THE PROBLEM:
Each line below should be repeated exactly, but no picture should be carried over.

DATASET EXTRACT:
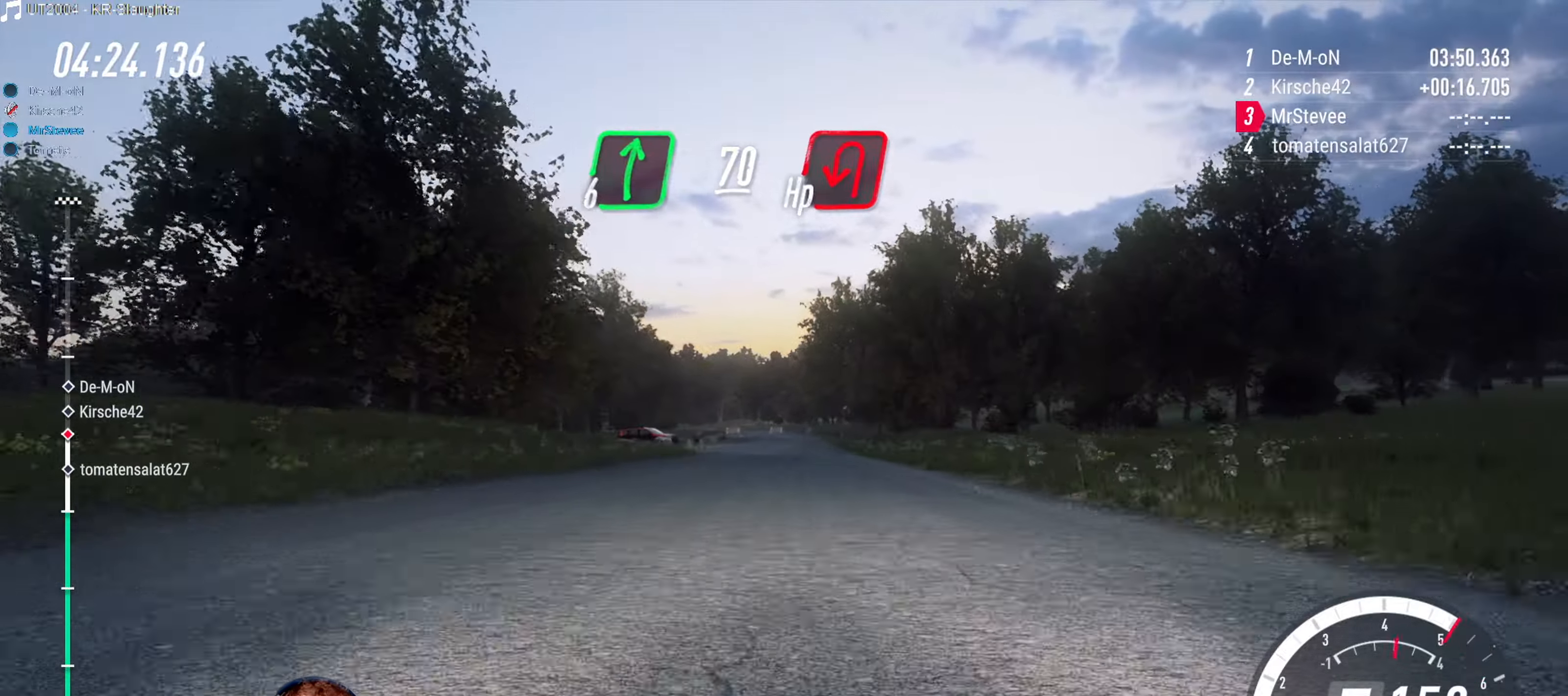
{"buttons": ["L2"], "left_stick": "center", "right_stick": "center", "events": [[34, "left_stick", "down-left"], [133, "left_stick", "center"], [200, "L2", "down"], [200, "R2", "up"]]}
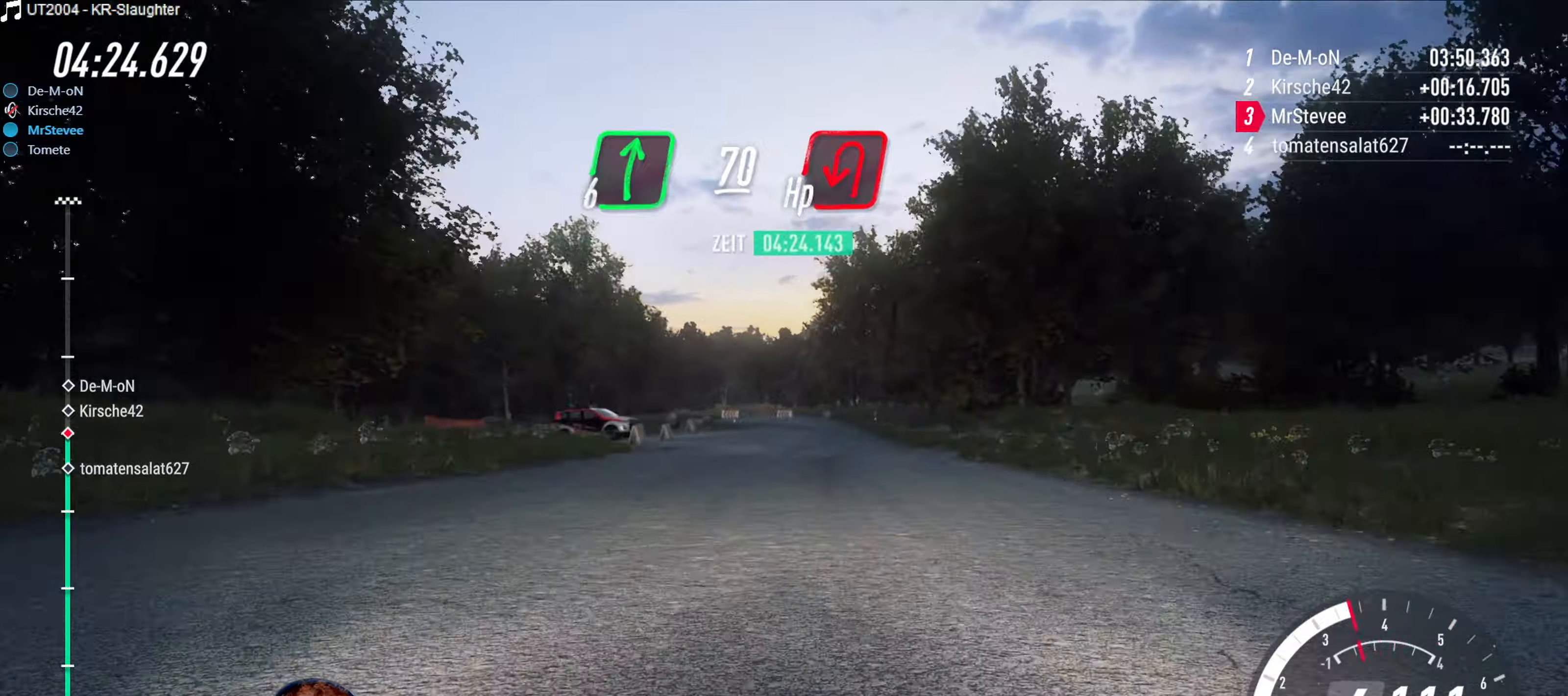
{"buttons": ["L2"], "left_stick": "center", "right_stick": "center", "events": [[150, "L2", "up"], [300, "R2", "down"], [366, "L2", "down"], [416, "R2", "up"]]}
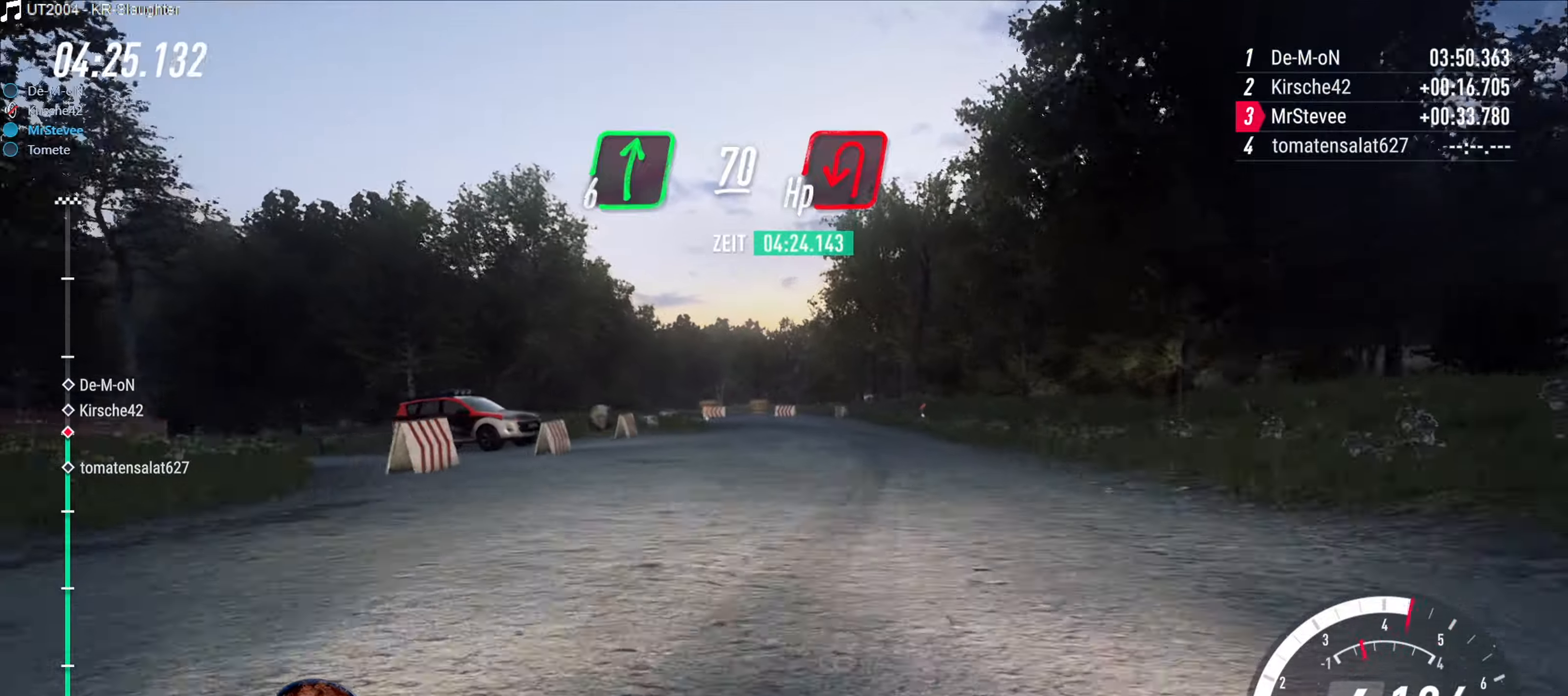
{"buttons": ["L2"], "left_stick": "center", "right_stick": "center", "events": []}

TASK OUTPUT:
{"buttons": ["L2"], "left_stick": "center", "right_stick": "center", "events": [[34, "left_stick", "down-left"], [133, "left_stick", "center"], [200, "L2", "down"], [200, "R2", "up"]]}
{"buttons": ["L2"], "left_stick": "center", "right_stick": "center", "events": [[150, "L2", "up"], [300, "R2", "down"], [366, "L2", "down"], [416, "R2", "up"]]}
{"buttons": ["L2"], "left_stick": "center", "right_stick": "center", "events": []}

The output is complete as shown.